The Lead: Problems in Pakistan
Pakistan is facing an uncertain future. The economy is struggling, complete with a plummeting Pakistani rupee. Recent leadership changes are efforts to fix that. Right?
After a no-confidence vote ousted Prime Minister Imran Khan from office, tens of thousands of his supporters marched in protest. Young protestors dominated the crowds because they make up the majority of his support. But Khan lost support from the military, which controls the country’s foreign and defense policy. And (seemingly) everything else. That, along with the economy, seems to have led to his downfall.
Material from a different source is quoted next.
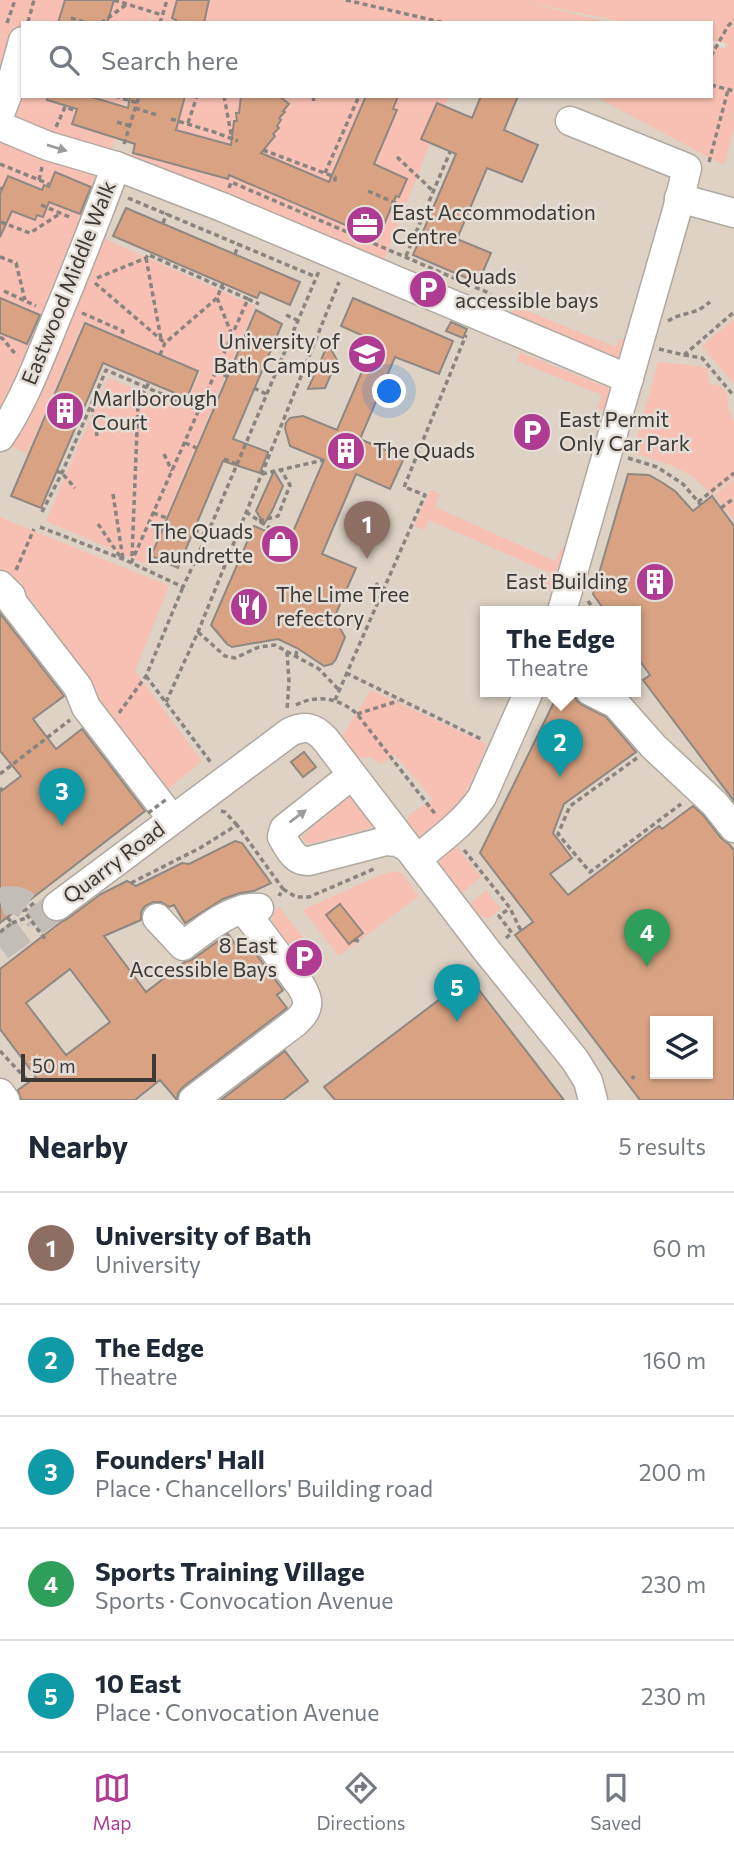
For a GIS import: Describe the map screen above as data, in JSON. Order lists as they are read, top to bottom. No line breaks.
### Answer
{"streets":{"street":["Eastwood Middle Walk","Quarry Road"]},"places":{"office":["East Accommodation Centre"],"parking":["Quads accessible bays","East Permit Only Car Park","8 East Accessible Bays"],"school or university":["University of Bath Campus"],"building":["Marlborough Court","The Quads","East Building"],"shop":["The Quads Laundrette"],"restaurant":["The Lime Tree refectory"]},"scale_bar":"50 m","page":{"search":"Search here","pins":["1","2","3","4","5"],"popup":["The Edge","Theatre"],"scale":"50 m","heading":["Nearby","5 results"],"list":[{"mark":"1","name":"University of Bath","note":"University","value":"60 m"},{"mark":"2","name":"The Edge","note":"Theatre","value":"160 m"},{"mark":"3","name":"Founders' Hall","note":"Place · Chancellors' Building road","value":"200 m"},{"mark":"4","name":"Sports Training Village","note":"Sports · Convocation Avenue","value":"230 m"},{"mark":"5","name":"10 East","note":"Place · Convocation Avenue","value":"230 m"}],"nav":["Map","Directions","Saved"]}}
Parliament elected Shehbaz Sharif Monday to step in as Prime Minister until general elections in 2023. Sharif is the brother of three-time Pakistani Prime Minister Nawaz Sharif. Shehbaz, unlike his brother, has good relations with the military, which should not be a surprise at this point. He also wants better ties with the U.S., India, and China.
Following Sharif’s election, over 100 lawmakers resigned in protest, which means there need to be more elections in the next two months. The election commission might not be ready for that, which could bring a whole other crisis down on the country.
Khan is convinced that “a man sitting in London,” the U.S., and others orchestrated his removal. They didn’t like his foreign policy choices, he says, which included a meeting with Putin on February 24, the day Russia invaded Ukraine.
“Attempts are being made through foreign money to change the government in Pakistan. Our people are being used. Mostly inadvertently, but some people are using money against us,” Khan said at a rally last month.
So, is Khan right? Or is the government upheaval a good thing? And who are we to decide? It is very hard to have an opinion on this from the outside, but we will keep watching and learning.